On that day he had called me at home during breakfast, presenting himself to Clay as Elder Rivers, and told me he was going to pick me up after school. He had asked me to bring the mitt and ball he had given me; he wanted to take me to the park to play a little catch. I spent an hour digging around the garage until I found an old softball mitt of Clay’s and a few scuffed, gray baseballs. Barry didn’t notice that I didn’t have the mitt or ball he’d given me—he brought a big, floppy glove of his own and threw the baseball like a person who was left-handed but didn’t know it. He looked like a wreck: his face wrung out and pasty, his checkered shirt and denim pants as wrinkled as any two items of clothing could ever hope to be. I asked him if he had found my mailman yet.
“I don’t know what it is with you and the mailman,” he said. “But I’ve got a guy looking into it, says he’s got some leads.” Every time he threw the ball his sunglasses slid all the way down to the tip of his nose and nearly fell off. “Those people you’re with say anything more about that adoption?”

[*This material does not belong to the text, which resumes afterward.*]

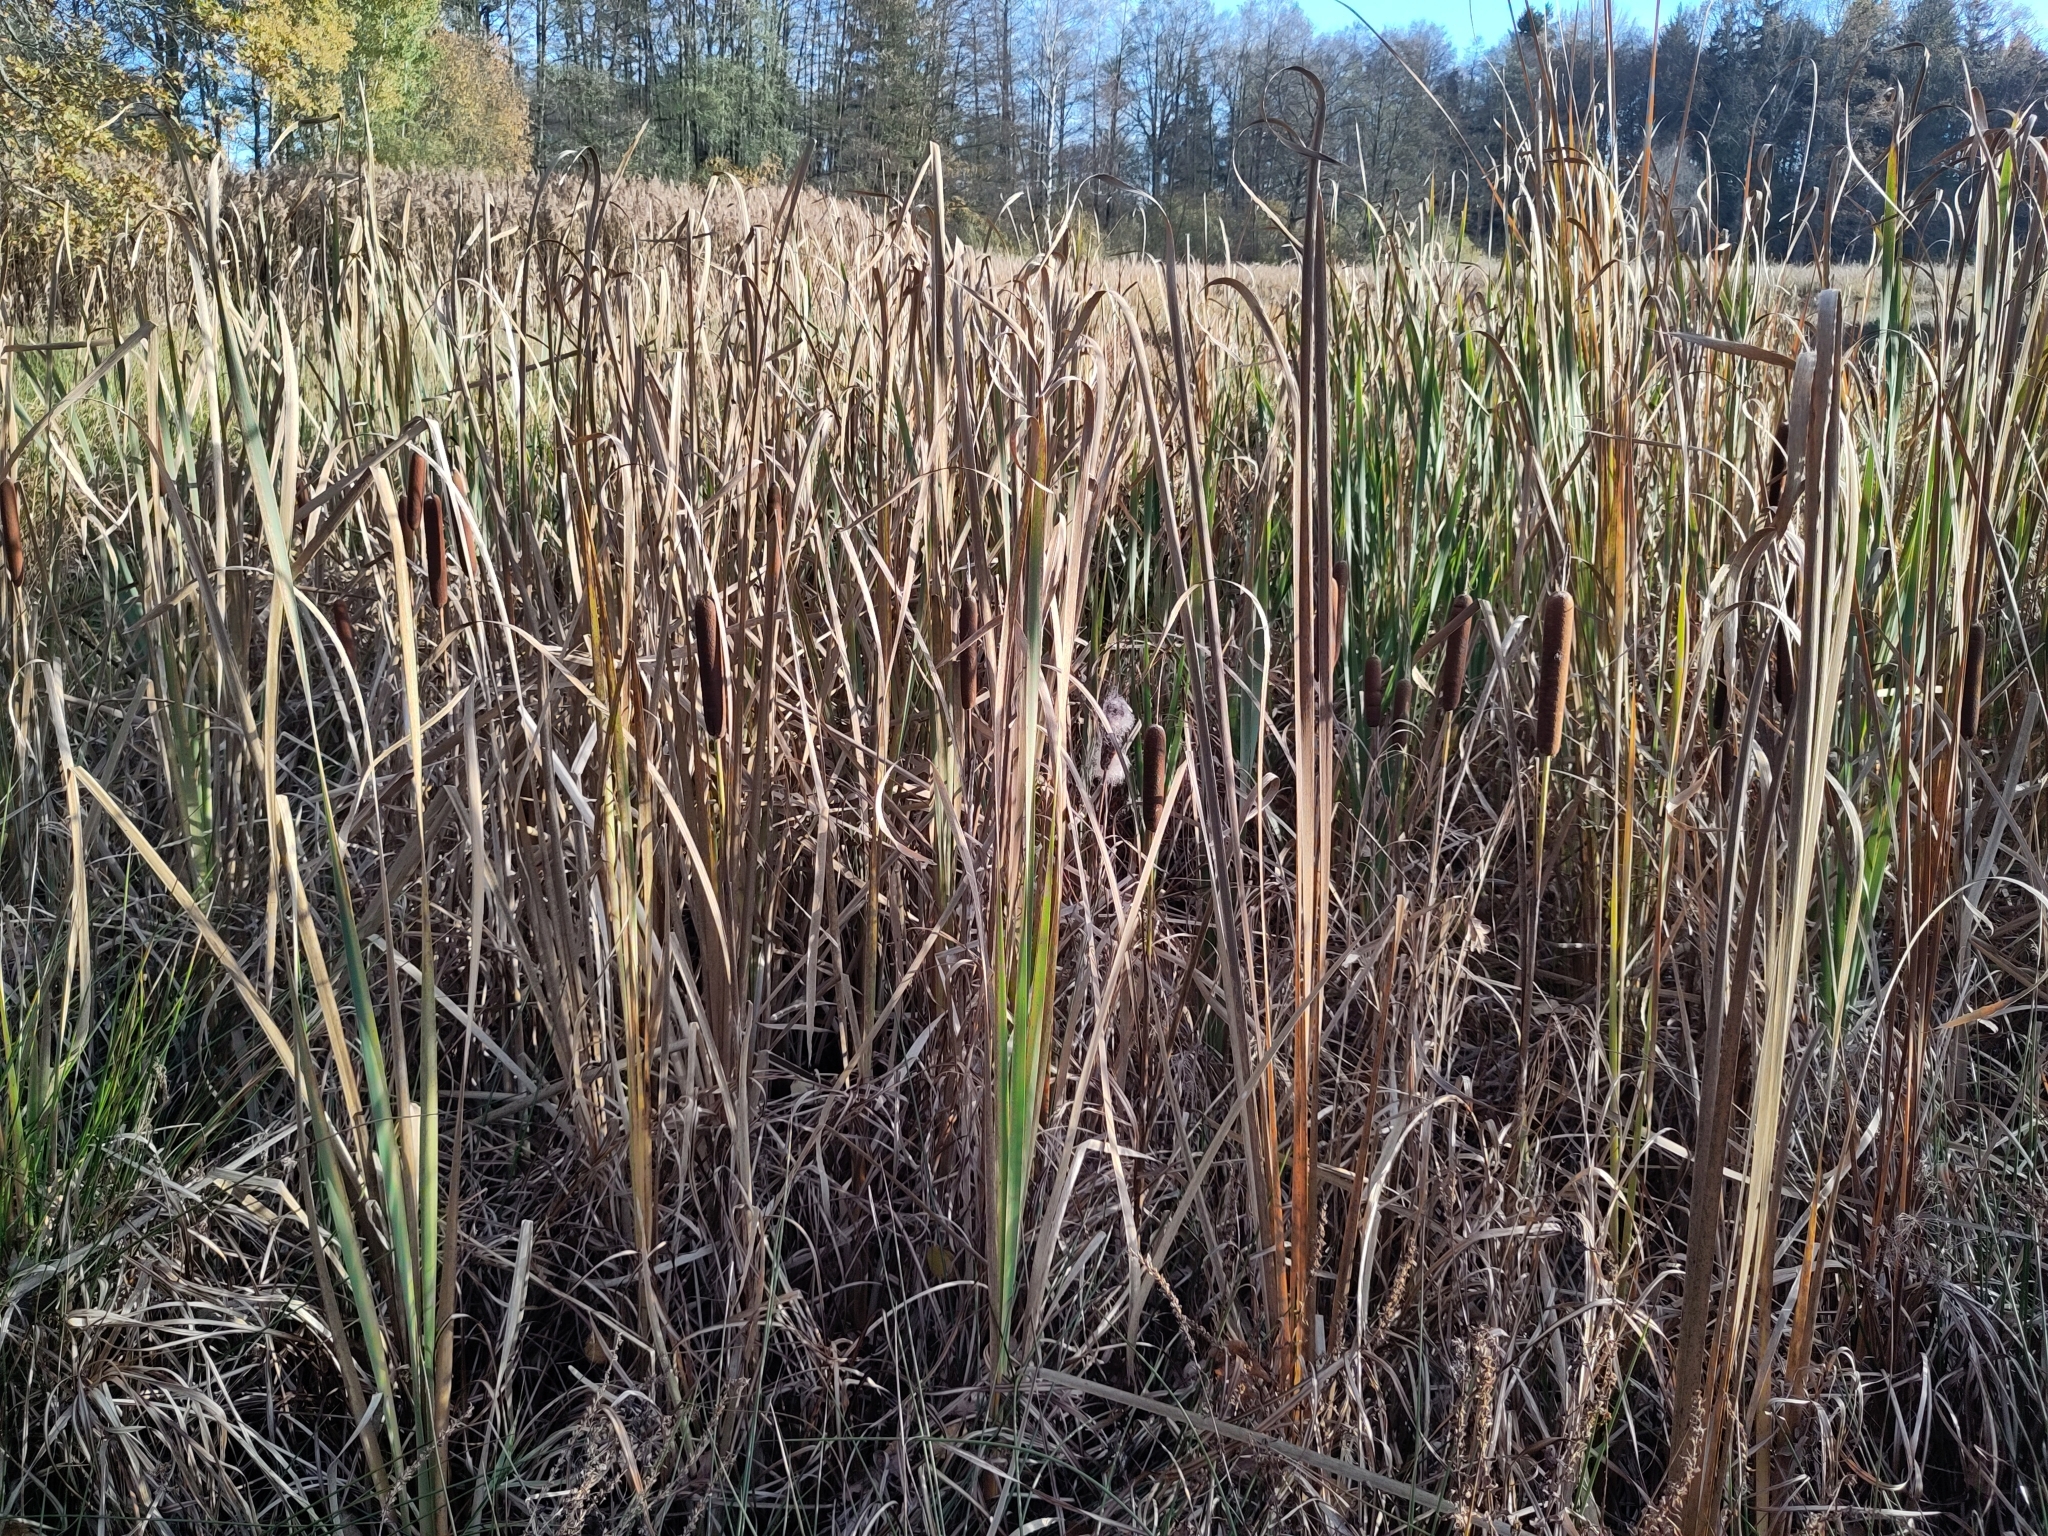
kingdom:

I shrugged, tried my best to act like I didn’t care. “They’re working on it, I guess. People have come over to the house a few times with forms and papers. They said they’ve hit some roadblocks. Clay drove down to Phoenix last week to talk to the government.”
I slung the ball with everything I had. Barry stuck out his glove and the ball sailed by and hit him in the sternum with a sharp crack.
“Good one,” he coughed. “Right on the money.”
A pronounced jitteriness came over him: he bounced on his toes like a boxer, slapped his hand into the glove and called “Hey-batta hey-batta hey-batta-batta-batta” even though nobody was doing any batting. It was a cool windy day, but he was already sweating through his shirt and he dropped every ball I tossed to him. Finally, I rain-bowed the ball over his head, just to make him go after it, and he ran it down like his life was at stake, pumping his knees, his feet pounding hard on the turf, his oily hair flapping forward into his eyes. When he came back he was wheezing and pressing the palm of his hand into the center of his chest, like he was trying to kick-start his own heart. “One second,” he gasped, holding up a finger. “I’ll be right back.”